With all of the damage and intense workouts, some extra attention to recovery will help. This can come in the form of a deep tissue massage. When tissues get damaged, or injuries occur, muscle may knot up or build scar tissue. So, having a very deep massage, can help to loosen up anything that may be bothering you. It also opens up blood flow to areas that may be tight or constricted by an injury. This can increase the rate of recovery for whatever area.

It isn’t always fun, and it can be painful. However, the relief that you will experience afterwards can reap tons of rewards. We get stiff from time to time, and over time this can take a toll on us. So, having someone really get in there and loosen things up is great.

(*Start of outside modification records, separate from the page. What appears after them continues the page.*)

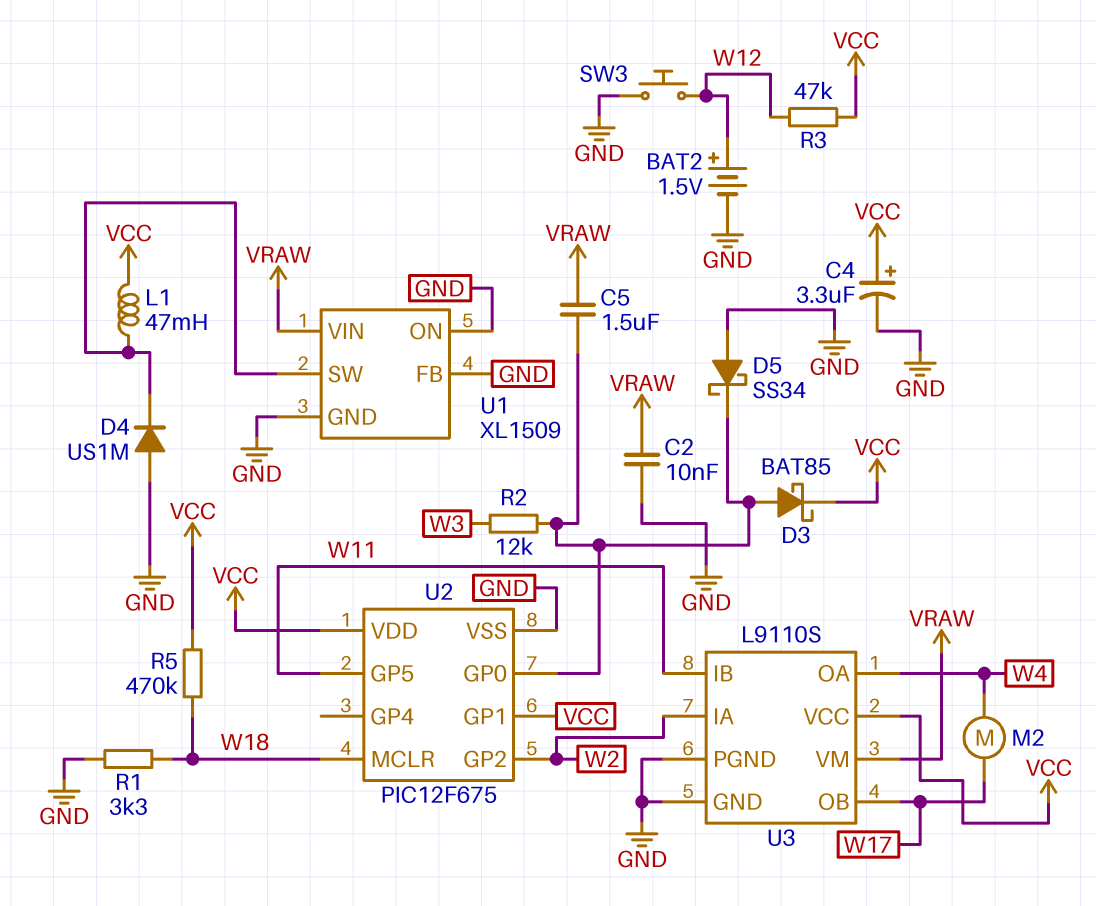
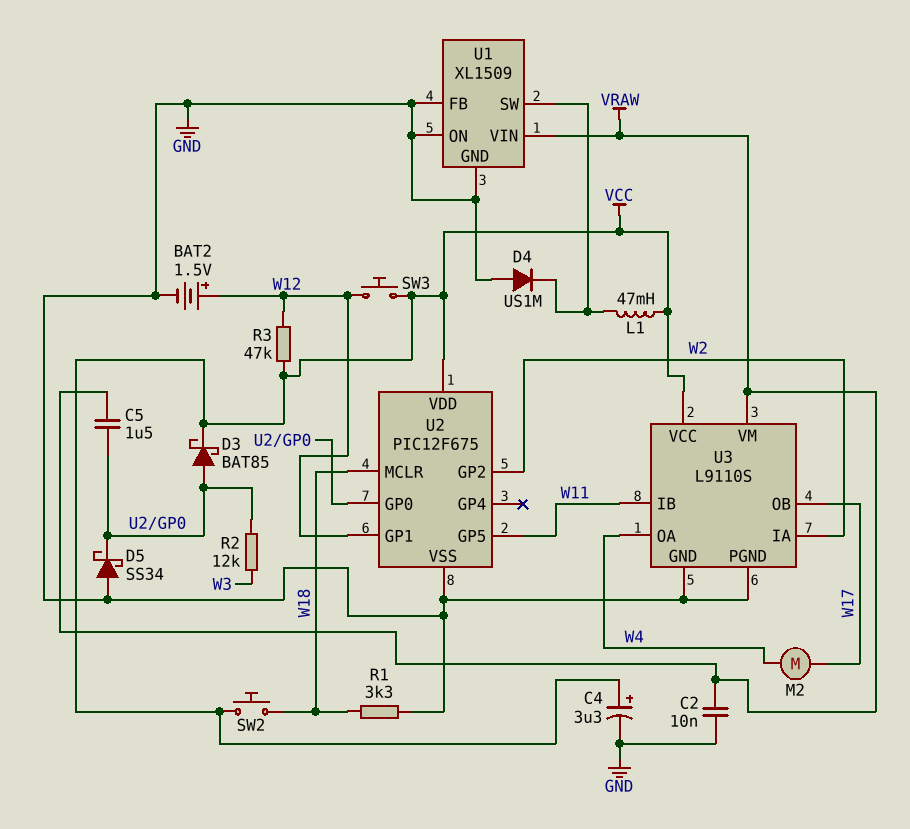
R5: 470k (VCC, W18) -> none
SW2: none -> button (VCC, W18)
SW3: button (GND, W12) -> button (VCC, W12)
U2 pin GP1: VCC -> W12

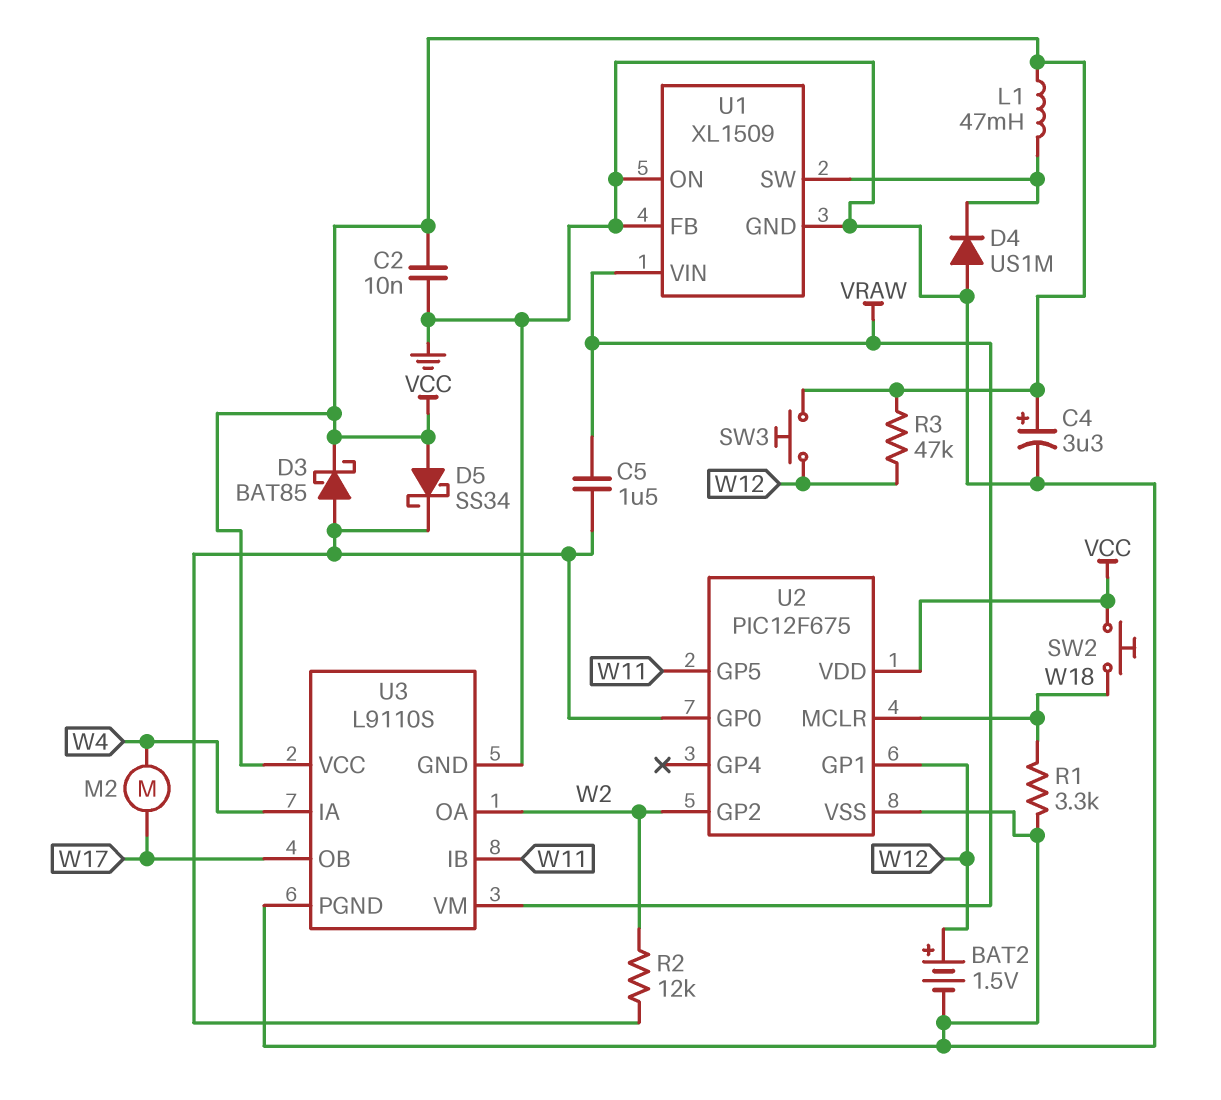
C2: 10nF (GND, VRAW) -> 10nF (GND, VCC)
D5: schottky SS34 (A GND, K U2/GP0) -> schottky SS34 (A VCC, K U2/GP0)
R2: 12k (U2/GP0, W3) -> 12k (U2/GP0, W2)
U3 pin IA: W2 -> W4
U3 pin OA: W4 -> W2

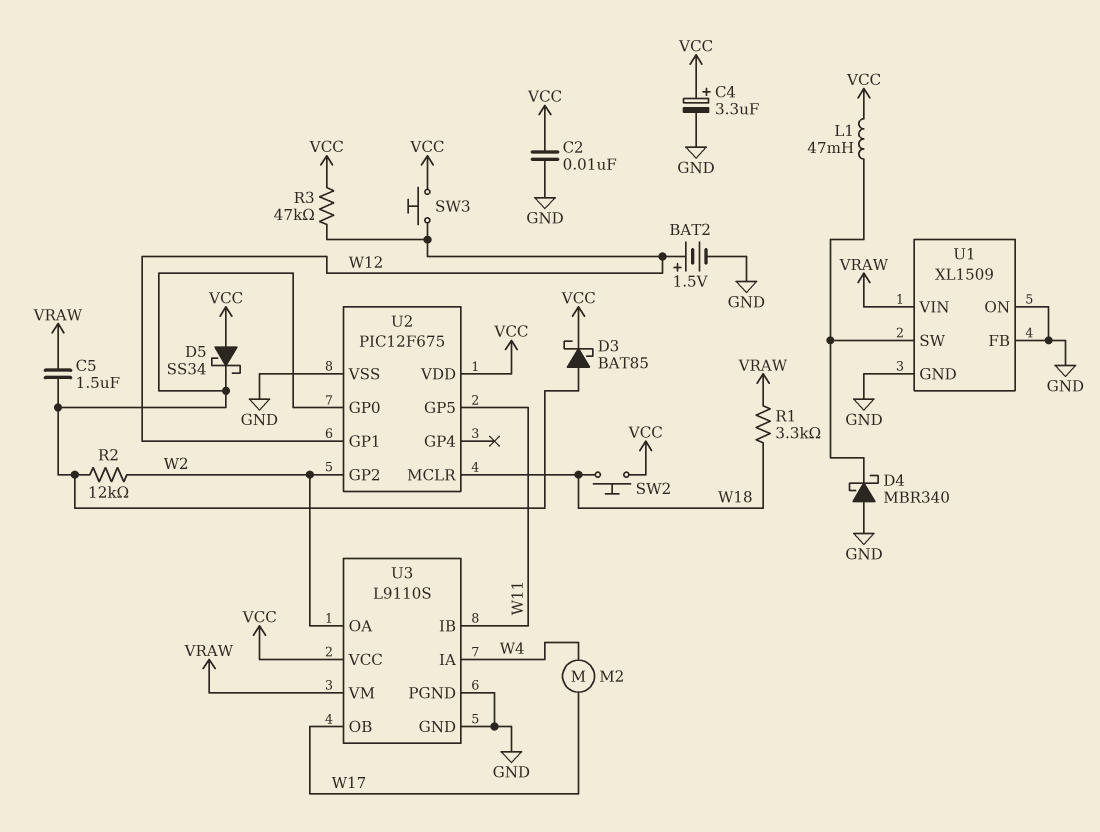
D4: diode US1M (A GND, K U1/SW) -> schottky MBR340 (A GND, K U1/SW)
R1: 3.3k (GND, W18) -> 3.3k (VRAW, W18)

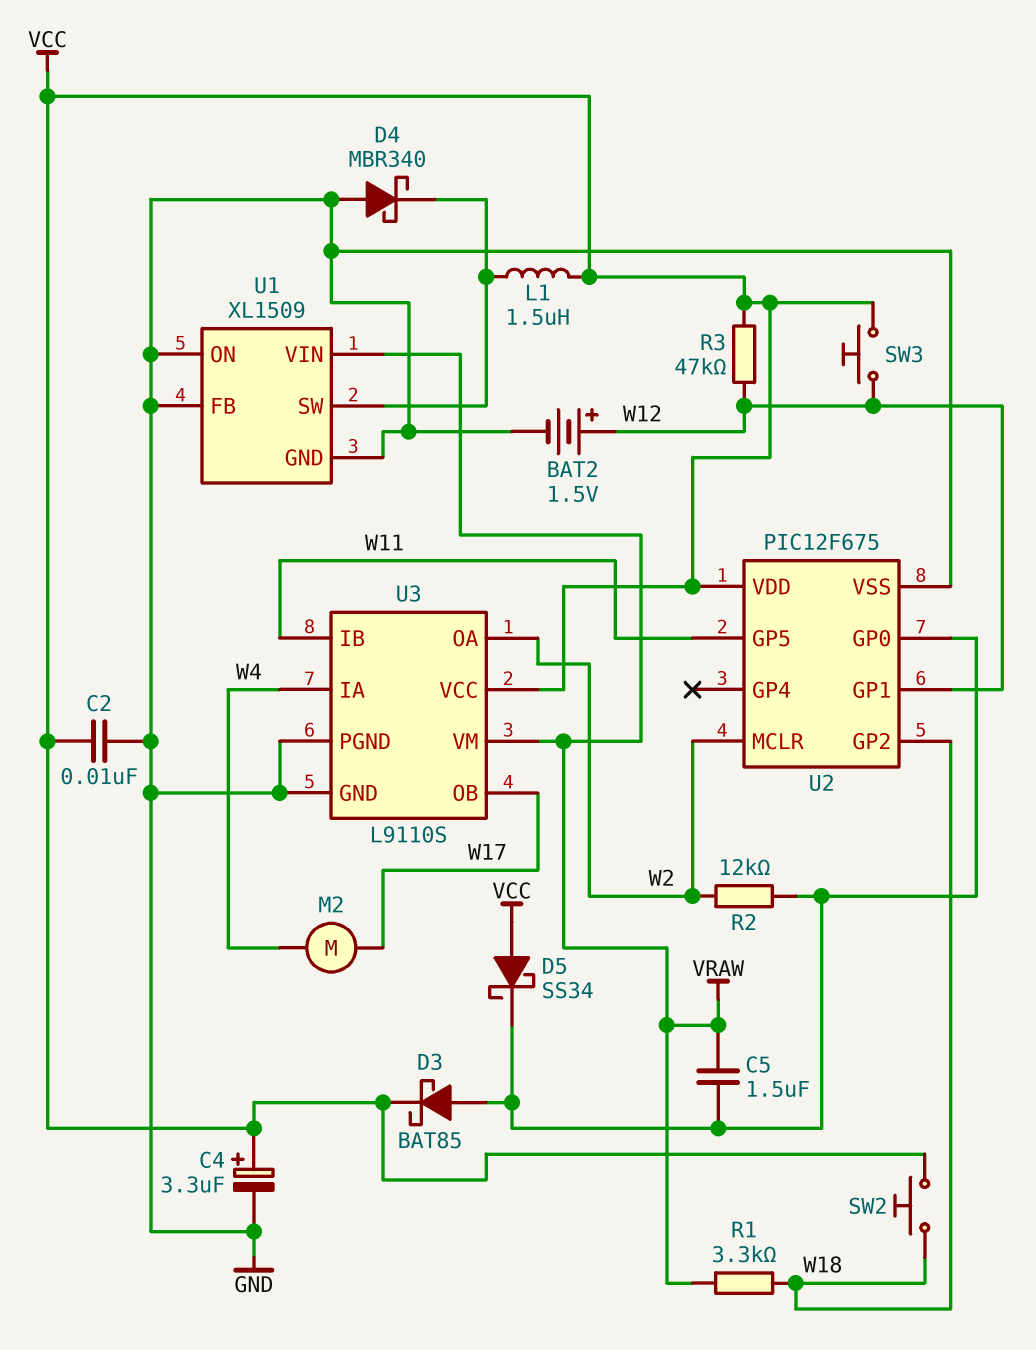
L1: 47mH (U1/SW, VCC) -> 1.5uH (U1/SW, VCC)
U2 pin GP2: W2 -> W18
U2 pin MCLR: W18 -> W2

I would say going around once a week is super beneficial for someone who is intensely working out. Going twice a month would be great for pretty much anyone.


IV Hydration Therapy

This can come in the form of hydration or even vitamin therapy. Sometimes we fail to get all of the necessary vitamins and minerals that we need to be our best. This is normal, because there are a ton of them. All of those are also distributed through the body in the blood. So, you can have an IV treatment where they directly insert soluble vitamins, minerals, and electrolytes into the body. This allows for the body to absorb them super-fast!

When we are dehydrated from working out or just everyday life, this can be a life saver. It can also help you cover any nutrients that you may be neglecting in your diet. Dehydration can cause a host of issues such as dizziness, headaches, and even lower recovery levels. We want to minimize this if we are looking to optimize our recovery.



The first three solutions for recovery are very common. The second three are a little more advanced. Regardless of where you are, you can use all of these methods you help optimize your recovery. We need to take it seriously if we are looking to get the most out our training. It will also help you to reduce the amount of soreness that you are experiencing. This is often a feeling that keeps people out of the gym, and if we can help to reduce that, we can keep people healthier and stronger.

Work to optimize your recovery, and you will notice a massive difference in your results!